図6●Windows 2000/XPのブート・シーケンス
図6●Windows 2000/XPのブート・シーケンス

 NTLDRが表示したOSの切り替え画面でWindows 2000/XPを選択した場合,NTLDRは「NTDETECT.COM」を実行し,ハードウエアの互換性をチェックする。その後,OSがインストールされているディレクトリに移行してレジストリを変更・参照後,カーネルの「NTOSKRNL.EXE」やドライバ,各種DLLの起動を経て,Windows 2000/XPが起動する。

 これがWindows 2000/XPのブート・シーケンスである。この流れは,単独インストールの場合やBOOT.INIがない場合も同じである。

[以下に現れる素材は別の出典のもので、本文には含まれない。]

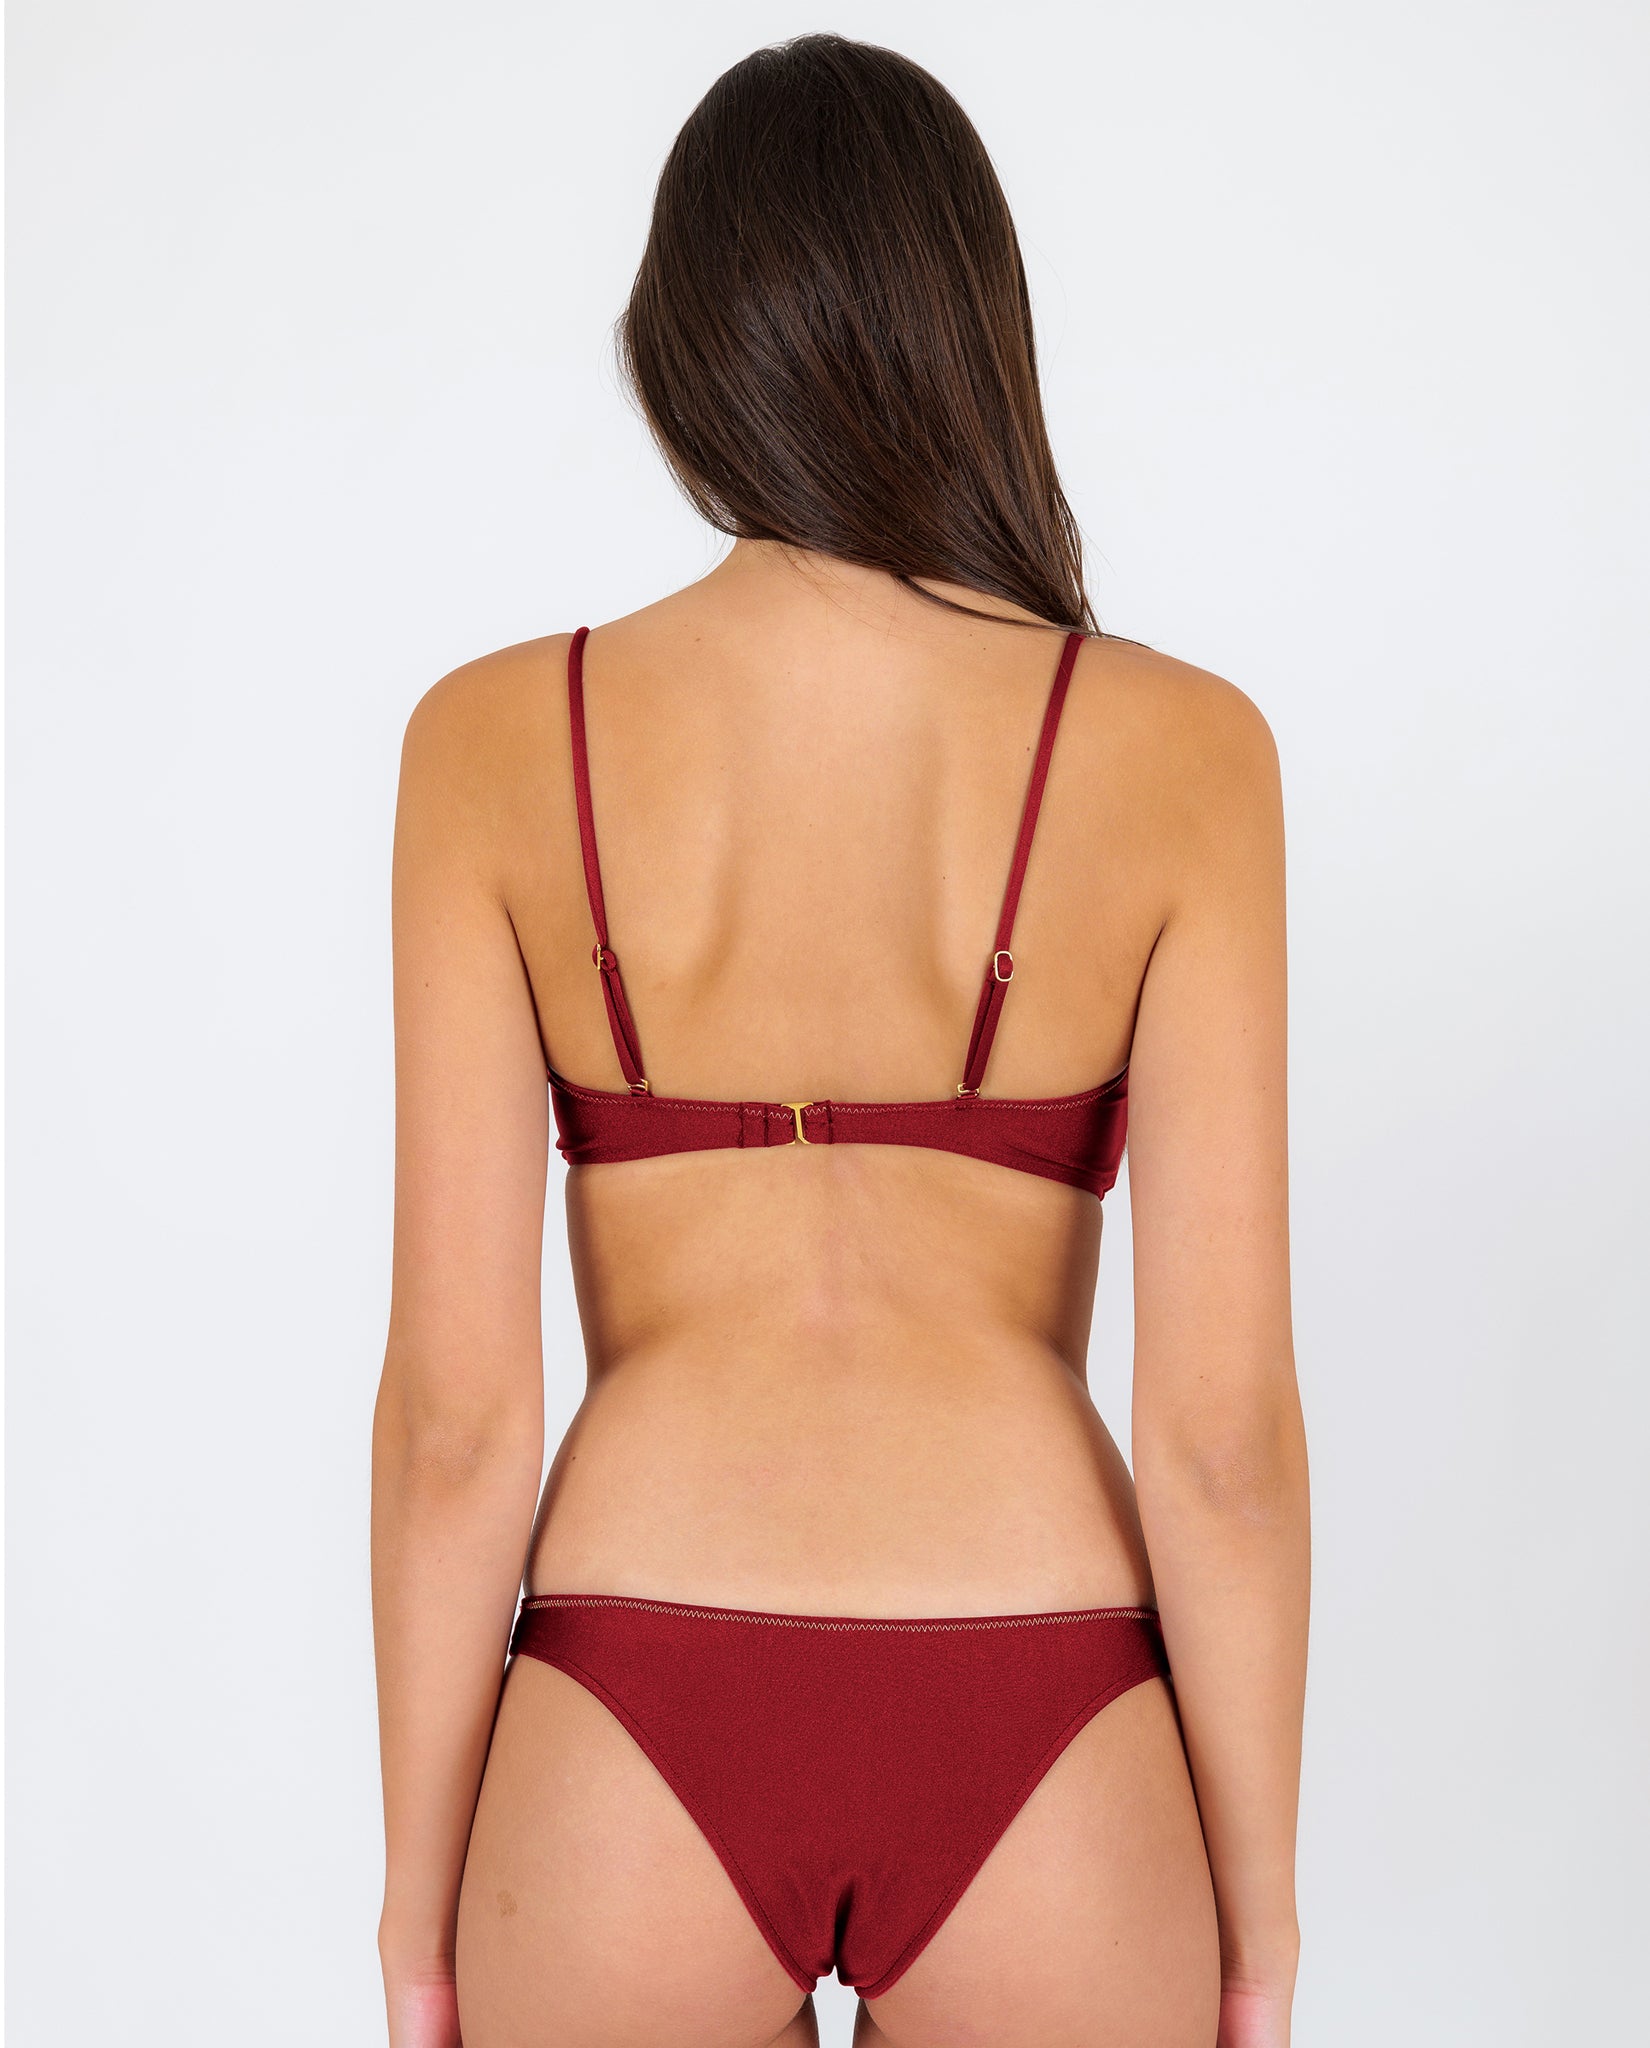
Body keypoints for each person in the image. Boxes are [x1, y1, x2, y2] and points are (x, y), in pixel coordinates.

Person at [371, 33, 1308, 2048]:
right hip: (1046, 1703)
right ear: (973, 329)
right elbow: (1221, 1441)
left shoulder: (491, 745)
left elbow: (455, 1422)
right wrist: (1254, 1928)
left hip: (625, 1706)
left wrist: (419, 1917)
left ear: (683, 345)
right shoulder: (1185, 752)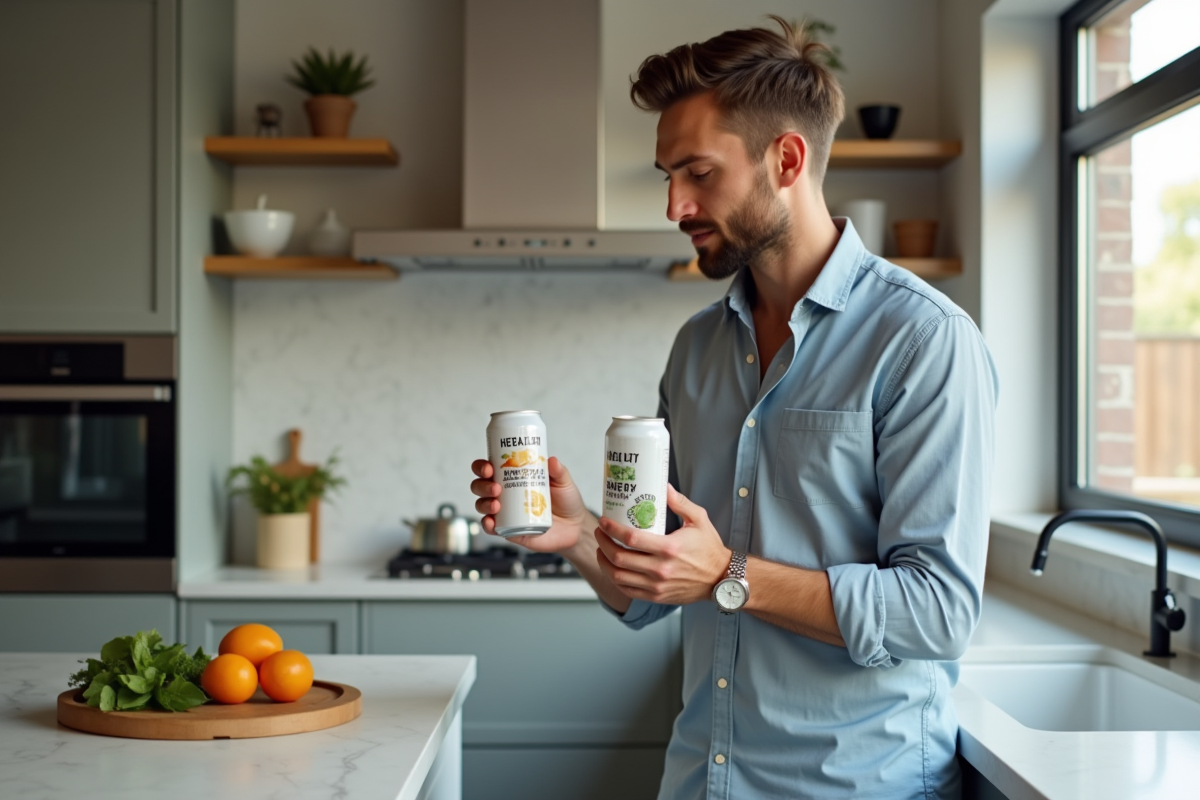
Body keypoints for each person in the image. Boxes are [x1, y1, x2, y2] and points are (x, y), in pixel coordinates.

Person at [470, 17, 997, 800]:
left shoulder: (922, 340)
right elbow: (654, 590)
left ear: (785, 159)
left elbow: (937, 614)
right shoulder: (697, 349)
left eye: (698, 172)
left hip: (856, 786)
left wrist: (730, 574)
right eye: (666, 176)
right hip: (703, 780)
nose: (675, 204)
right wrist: (582, 535)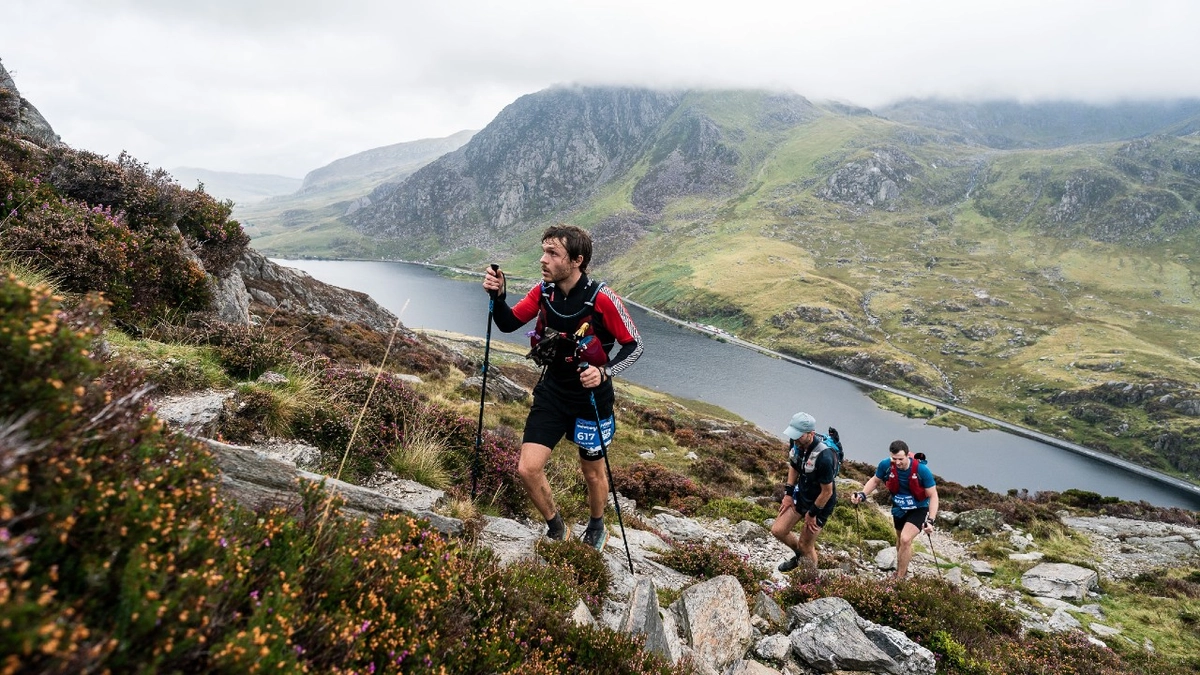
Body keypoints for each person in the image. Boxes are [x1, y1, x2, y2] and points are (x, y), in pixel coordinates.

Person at [482, 224, 642, 550]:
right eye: (544, 251)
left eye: (553, 253)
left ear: (577, 260)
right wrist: (499, 296)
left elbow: (634, 345)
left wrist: (604, 371)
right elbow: (508, 322)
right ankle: (557, 526)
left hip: (591, 399)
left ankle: (597, 526)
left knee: (593, 474)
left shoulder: (602, 298)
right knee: (528, 469)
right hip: (553, 392)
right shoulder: (544, 291)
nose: (544, 259)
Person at [850, 440, 939, 579]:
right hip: (899, 508)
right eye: (894, 459)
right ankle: (902, 567)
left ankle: (899, 578)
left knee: (905, 539)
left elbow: (933, 495)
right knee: (899, 540)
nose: (897, 463)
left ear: (908, 456)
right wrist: (862, 494)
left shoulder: (922, 470)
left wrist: (931, 520)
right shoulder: (886, 465)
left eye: (900, 459)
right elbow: (874, 481)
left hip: (918, 508)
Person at [770, 412, 838, 572]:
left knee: (805, 545)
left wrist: (812, 513)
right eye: (793, 435)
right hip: (802, 494)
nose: (795, 440)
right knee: (778, 530)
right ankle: (799, 556)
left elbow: (827, 492)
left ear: (811, 434)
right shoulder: (796, 443)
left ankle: (810, 581)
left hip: (821, 503)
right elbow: (794, 466)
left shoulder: (824, 456)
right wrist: (788, 494)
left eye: (799, 436)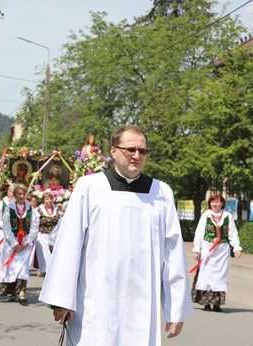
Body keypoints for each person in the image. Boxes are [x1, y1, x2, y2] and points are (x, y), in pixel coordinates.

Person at [39, 125, 193, 345]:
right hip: (94, 301)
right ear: (113, 151)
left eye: (142, 151)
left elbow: (173, 253)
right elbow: (69, 245)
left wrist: (176, 307)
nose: (137, 155)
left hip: (142, 307)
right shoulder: (89, 187)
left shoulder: (161, 193)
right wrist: (61, 299)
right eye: (130, 149)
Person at [191, 193, 242, 312]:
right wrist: (196, 249)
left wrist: (236, 247)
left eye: (217, 202)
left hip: (222, 251)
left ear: (222, 203)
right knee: (207, 275)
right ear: (210, 203)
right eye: (213, 202)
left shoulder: (227, 216)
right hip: (208, 249)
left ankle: (217, 304)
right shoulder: (206, 216)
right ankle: (206, 303)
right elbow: (199, 233)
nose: (215, 204)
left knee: (220, 276)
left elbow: (232, 233)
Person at [0, 184, 39, 306]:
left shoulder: (31, 209)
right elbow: (6, 226)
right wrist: (14, 243)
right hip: (11, 243)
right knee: (12, 268)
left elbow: (34, 227)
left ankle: (22, 293)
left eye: (23, 194)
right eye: (19, 194)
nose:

MBRやブート・セクターが壊れたときのトラブルシューティングはどうする?

 最後に,MBRやブート・セクターが破壊された場合の復旧法を紹介しよう。

 まずMBRが破損したときの対処はどうすればよいか。例えばLinuxなどのOSをインストールすると,LinuxのOSローダーである「LILO(LInux LOader)」は,MBRのブートストラップ・ローダーを書き換える。マルチブート・ソフトにもブートストラップ・ローダーを書き換えるものがある。また,MBRに感染するウイルスによりMBRを書き換えられてしまうこともある。

 こういう場合,HDDに物理的な破損がなければ復旧は簡単である。Windows 9xならFDDでMS-DOSを起動して次のコマンドを実行する。

 FDISK/MBR

 パーティション操作コマンドのFDISKを/MBRオプションで実行すると,パーティション・テーブルに触れることなく,ブートストラップ・ローダーだけを書き戻すことが可能だ。ただし,Windows 2000/XPのパーティションに対してWindows 95のFDISKを実行するとパーティションが壊れることがあるので,必ずMS-DOSのFDISKを使うこと。また,ソフトウエアRAID構成のパーティションがあるディスクにFDISK/MBRを実行してはいけない。当該パーティションが認識されなくなることがある。もしWindows 2000/XPの環境でMS-DOSの起動ディスクがない場合は,回復コンソールを起動して「FIXMBR」コマンドを実行する。

 次に,ブート・セクターが破壊されたり上書きされたりした場合の対処はどうすればよいか。この場合も物理的な破損がなく,ウイルスやインストール上のミスが原因なら復旧できる。Windows 9xでは,MS-DOSのSYSコマンドを使う。例えばCドライブのブート・セクターをDOS IPLに戻したい場合,次のコマンドを実行する。

 SYS C:

 Windows 2000/XPの場合は,修復セットアップの「ブート・セクターの検査」を実行するか,「FIXBOOT」コマンドを実行する(NTでは,システム修復ディスクやセットアップ・ディスクで起動して「ブート・セクターの修復」を選択)。

 これらの操作でブート・セクターのIPLをWindowsの各バージョンに対応したIPLに書き戻せる。ブート・セクターはWindowsのバージョンによって内容が違うため,必ず同じバージョンのWindowsで修復すべき点に注意しよう。